Mail Archives: djgpp/2000/05/17/16:45:41
>>Wrong question, sort of.
> No. I wanted just to understand how does >> really works, so i used a
> simple number.
It's not the particular number you used. The thing is that there is is
not really any way 'how >> really works'. There are lots of them, and
it may depend on influences you never though about which of them will
be used by your compiler next time you compile the same source file.
>>It's better for your programming skills if you do not know how this is
>>implemented, so you don't make any silent assumption that will break
>>if your program ever gets moved to another compiler, operating system
>>or machine.
> My prog works perfectly, but, as i do not make any silent assumpion, i
> was wondering how the da mn thing works, so i made a little test prog...
If at all, you should have been looking at the assembly code generated by
the compiler, not at the final output.
Your particular application may benefit from using shifts instead of
divides, but gcc is quite a clever optimizing compiler, so you should
ask yourself: "Why didn't it do the same optimization?" Chances are it
didn't because the optimization will break your program, as far as gcc
can deduce from what your code says. Telling gcc more precisely what
you want, like using unsigned variables, instead of signed ones, here,
might have yielded the same speed increase, without breaking the
cleanness of the program.
> About my prog skill: if i must improve (and i must) let me learn.
You misunderstood my mention of programming skills, I think. I didn't
imply yours has to improve. What I wanted to point out was that
knowing this particular detail will not improve your programming skill
at all. It'll leave it unchanged, or even deteriorate it.
>>Ignorance can protect you, sometimes.
> I prefer knowledge (do you like aphorisms?)
There is no fact to know, there.

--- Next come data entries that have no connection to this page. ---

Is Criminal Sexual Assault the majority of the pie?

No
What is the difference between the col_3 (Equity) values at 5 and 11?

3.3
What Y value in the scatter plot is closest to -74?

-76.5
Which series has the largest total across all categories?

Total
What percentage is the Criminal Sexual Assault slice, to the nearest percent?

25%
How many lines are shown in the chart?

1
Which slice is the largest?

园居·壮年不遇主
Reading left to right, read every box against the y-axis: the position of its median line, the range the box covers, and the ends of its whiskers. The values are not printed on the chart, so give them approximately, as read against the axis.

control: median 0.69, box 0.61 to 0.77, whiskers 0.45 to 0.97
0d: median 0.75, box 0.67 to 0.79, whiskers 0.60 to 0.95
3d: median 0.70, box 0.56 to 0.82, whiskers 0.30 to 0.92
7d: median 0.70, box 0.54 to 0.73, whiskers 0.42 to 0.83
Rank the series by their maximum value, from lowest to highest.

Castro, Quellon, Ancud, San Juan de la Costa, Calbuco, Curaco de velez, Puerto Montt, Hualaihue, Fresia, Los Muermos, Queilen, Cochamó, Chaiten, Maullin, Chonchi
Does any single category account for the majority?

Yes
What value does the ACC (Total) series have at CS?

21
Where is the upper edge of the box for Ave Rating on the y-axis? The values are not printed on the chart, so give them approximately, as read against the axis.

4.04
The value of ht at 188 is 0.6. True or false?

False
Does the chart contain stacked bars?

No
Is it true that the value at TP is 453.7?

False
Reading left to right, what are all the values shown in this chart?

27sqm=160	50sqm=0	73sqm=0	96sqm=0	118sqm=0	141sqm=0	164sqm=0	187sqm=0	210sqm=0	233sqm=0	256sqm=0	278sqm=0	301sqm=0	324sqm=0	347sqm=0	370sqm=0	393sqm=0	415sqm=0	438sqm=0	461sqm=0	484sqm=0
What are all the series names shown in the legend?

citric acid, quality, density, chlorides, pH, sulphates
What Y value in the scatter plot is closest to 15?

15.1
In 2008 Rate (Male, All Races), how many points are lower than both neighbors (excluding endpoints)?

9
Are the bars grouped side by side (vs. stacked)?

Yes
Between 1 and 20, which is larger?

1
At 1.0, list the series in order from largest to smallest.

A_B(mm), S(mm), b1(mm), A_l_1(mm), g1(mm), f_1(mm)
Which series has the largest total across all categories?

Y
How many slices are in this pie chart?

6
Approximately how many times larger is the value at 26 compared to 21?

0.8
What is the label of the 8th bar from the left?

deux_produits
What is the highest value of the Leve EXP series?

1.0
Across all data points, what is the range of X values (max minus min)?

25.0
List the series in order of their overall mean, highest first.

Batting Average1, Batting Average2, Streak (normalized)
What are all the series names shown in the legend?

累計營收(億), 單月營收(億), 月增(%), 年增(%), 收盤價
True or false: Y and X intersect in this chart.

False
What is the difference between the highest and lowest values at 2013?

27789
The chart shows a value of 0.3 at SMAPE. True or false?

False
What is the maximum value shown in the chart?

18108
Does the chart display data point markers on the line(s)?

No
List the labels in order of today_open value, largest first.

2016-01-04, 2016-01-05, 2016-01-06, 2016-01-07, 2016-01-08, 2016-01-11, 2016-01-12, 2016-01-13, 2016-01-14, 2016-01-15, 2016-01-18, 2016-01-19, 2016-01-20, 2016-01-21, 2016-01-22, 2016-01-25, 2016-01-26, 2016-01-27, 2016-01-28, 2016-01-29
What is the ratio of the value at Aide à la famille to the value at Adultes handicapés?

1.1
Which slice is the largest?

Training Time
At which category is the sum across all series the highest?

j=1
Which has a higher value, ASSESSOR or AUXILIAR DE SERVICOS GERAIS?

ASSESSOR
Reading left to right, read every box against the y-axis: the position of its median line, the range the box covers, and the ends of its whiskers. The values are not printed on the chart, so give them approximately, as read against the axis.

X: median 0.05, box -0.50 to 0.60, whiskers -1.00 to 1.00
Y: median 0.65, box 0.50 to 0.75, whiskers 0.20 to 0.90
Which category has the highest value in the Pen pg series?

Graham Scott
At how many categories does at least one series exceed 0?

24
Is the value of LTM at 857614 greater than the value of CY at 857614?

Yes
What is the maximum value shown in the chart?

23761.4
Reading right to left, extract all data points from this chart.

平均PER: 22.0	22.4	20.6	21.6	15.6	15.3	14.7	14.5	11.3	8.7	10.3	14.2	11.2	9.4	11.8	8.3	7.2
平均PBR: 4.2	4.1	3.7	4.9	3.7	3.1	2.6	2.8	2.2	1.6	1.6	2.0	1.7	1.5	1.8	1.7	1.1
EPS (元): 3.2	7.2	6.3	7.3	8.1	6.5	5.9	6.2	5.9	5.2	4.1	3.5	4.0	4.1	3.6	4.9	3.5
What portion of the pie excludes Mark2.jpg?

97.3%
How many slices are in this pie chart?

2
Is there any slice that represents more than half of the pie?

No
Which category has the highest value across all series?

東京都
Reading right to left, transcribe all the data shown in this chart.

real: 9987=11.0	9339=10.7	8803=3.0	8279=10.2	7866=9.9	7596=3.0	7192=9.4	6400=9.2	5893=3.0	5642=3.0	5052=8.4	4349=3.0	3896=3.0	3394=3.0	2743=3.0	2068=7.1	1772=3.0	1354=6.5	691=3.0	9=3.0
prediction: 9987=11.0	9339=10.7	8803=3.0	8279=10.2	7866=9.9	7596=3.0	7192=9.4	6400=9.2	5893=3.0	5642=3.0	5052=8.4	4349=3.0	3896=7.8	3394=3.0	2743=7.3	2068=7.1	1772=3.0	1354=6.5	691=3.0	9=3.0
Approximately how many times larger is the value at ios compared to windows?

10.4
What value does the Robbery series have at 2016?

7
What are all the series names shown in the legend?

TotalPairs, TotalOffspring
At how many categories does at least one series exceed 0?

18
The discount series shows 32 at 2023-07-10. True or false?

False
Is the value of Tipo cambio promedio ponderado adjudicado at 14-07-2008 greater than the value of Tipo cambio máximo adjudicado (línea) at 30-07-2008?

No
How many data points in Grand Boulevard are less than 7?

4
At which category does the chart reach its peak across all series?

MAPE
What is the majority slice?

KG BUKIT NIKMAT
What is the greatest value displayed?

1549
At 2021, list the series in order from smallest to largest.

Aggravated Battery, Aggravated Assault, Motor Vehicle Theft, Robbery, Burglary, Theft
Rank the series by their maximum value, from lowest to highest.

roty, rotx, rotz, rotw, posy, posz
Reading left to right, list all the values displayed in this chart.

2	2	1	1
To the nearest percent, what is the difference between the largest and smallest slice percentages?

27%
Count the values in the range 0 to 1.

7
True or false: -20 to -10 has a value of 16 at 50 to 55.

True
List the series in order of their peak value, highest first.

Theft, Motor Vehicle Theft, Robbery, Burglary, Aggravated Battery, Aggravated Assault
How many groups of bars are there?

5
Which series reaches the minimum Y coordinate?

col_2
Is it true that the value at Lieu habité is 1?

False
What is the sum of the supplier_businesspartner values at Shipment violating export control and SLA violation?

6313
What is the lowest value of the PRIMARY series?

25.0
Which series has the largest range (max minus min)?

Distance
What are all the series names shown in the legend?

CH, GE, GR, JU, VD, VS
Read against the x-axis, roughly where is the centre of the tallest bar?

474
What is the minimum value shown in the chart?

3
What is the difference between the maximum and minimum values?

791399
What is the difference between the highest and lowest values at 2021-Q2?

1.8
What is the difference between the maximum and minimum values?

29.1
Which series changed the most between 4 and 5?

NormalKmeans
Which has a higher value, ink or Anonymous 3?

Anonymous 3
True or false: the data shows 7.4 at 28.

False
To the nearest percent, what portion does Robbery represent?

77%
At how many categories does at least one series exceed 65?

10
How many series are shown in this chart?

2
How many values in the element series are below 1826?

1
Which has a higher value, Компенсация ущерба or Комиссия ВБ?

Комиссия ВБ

If you memorize a particular
implementation's behaviour, that 'knowledge' will become 100% useless
as soon as your compiler, or your CPU architecture, or any of a number
of possible other influences changes. Such information is not
'knowledge', it's useless trivia, in almost all applications. Learning
such knowledge usually leads to silent, unconscious assumptions based
on it, later, which wreak havoc on your programs, instead of improving
them.
--
Hans-Bernhard Broeker (broeker AT physik DOT rwth-aachen DOT de)
Even if all the snow were burnt, ashes would remain.